In the radio boxes at left, click on a blood type to see the structure of the ABO blood type antigens.

The A gene codes for a protein that adds N-acetyl galactosamine (yellow) in an α1-->3 glycosidic bond to the galactose residue at the end of the H antigen.
The B gene codes for a protein that adds galactose (green) in an α1-->3 glycosidic bond to the galactose residue at the end of the H antigen.
Since both A and B genes are present in AB individuals, some H antigens get an N-acetyl galactosamine residue (yellow) while others get a galactose residue (green).
O individuals have neither the A nor the B gene, so no additional carbohydrate is added to the H antigen.

Monomers for Nucleotides

One specific carbohydrate, the 5-carbon sugar ribose, serves as the building block for another major class of biomolecules, the nucleic acids. The monomers of nucleic acids consist of modified ribose molecules.

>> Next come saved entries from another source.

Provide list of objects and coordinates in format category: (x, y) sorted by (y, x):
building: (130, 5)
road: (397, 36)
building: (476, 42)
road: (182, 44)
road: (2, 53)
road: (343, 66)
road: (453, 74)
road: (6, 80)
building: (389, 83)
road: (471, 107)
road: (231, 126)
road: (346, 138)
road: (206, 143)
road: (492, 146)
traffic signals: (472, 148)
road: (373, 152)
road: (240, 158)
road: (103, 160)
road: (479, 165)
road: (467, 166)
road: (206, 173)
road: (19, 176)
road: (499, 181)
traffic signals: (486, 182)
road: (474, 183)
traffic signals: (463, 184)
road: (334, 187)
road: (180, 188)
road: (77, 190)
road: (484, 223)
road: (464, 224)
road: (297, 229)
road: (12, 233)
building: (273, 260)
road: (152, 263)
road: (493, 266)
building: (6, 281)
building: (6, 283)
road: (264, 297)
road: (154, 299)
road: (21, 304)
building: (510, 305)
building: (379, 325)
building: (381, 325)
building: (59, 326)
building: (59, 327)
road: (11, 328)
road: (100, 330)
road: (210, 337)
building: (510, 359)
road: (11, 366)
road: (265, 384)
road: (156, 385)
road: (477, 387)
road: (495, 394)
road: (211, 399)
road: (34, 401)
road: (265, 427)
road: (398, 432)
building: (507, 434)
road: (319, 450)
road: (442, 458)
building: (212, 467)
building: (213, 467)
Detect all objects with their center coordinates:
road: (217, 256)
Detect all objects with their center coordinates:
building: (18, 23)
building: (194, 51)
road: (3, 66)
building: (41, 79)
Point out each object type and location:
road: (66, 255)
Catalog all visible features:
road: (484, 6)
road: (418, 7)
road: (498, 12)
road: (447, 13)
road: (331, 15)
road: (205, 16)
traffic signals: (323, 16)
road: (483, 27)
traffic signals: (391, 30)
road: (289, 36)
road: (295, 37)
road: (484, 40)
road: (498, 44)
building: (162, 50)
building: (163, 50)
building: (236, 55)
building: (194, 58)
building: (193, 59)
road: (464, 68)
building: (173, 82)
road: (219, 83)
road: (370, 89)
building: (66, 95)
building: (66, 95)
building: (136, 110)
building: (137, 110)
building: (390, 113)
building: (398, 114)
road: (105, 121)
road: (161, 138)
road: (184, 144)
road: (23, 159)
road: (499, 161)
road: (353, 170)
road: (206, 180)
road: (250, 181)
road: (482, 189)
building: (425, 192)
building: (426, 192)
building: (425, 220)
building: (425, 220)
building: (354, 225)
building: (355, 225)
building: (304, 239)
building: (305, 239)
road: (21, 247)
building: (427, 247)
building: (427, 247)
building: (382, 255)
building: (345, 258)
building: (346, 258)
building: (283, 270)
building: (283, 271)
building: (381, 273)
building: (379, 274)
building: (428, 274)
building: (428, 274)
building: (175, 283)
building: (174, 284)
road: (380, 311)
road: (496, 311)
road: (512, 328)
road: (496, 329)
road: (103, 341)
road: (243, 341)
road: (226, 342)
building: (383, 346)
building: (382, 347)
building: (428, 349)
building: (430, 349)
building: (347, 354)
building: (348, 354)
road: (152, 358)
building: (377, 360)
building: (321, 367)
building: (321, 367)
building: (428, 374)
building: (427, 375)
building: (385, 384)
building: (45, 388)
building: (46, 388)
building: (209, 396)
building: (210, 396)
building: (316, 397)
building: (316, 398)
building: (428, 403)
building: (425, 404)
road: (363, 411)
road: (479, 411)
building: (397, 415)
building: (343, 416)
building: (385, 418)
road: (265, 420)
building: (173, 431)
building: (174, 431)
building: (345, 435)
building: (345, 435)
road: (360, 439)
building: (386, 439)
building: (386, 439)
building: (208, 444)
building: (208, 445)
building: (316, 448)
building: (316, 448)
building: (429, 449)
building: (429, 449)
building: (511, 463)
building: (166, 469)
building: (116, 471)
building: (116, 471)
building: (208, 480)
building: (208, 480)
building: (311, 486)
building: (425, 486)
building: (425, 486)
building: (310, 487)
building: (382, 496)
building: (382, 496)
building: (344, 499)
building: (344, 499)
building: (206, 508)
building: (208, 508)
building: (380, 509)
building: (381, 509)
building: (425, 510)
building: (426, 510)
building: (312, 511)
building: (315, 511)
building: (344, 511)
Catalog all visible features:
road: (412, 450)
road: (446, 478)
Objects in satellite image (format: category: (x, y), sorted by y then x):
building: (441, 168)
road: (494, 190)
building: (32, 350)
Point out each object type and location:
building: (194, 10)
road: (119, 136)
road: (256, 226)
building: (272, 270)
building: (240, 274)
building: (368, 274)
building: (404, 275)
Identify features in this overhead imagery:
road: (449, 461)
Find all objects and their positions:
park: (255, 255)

Click on the step numbers below to see the modifications that are made to ribose to form nucleotides, the monomers of DNA. Click on the mouse at left to clear the text.

A phosphate group is attached to the C5 position of ribose (called the 5' position in a nucleotide).


A nitrogen-containing base is attached to the C1 position of ribose (called the 1' position in a nucleotide).


Instead of a hydroxyl group at the C2 position of ribose (called the 2' position in a nucleotide) there is a hydrogen atom.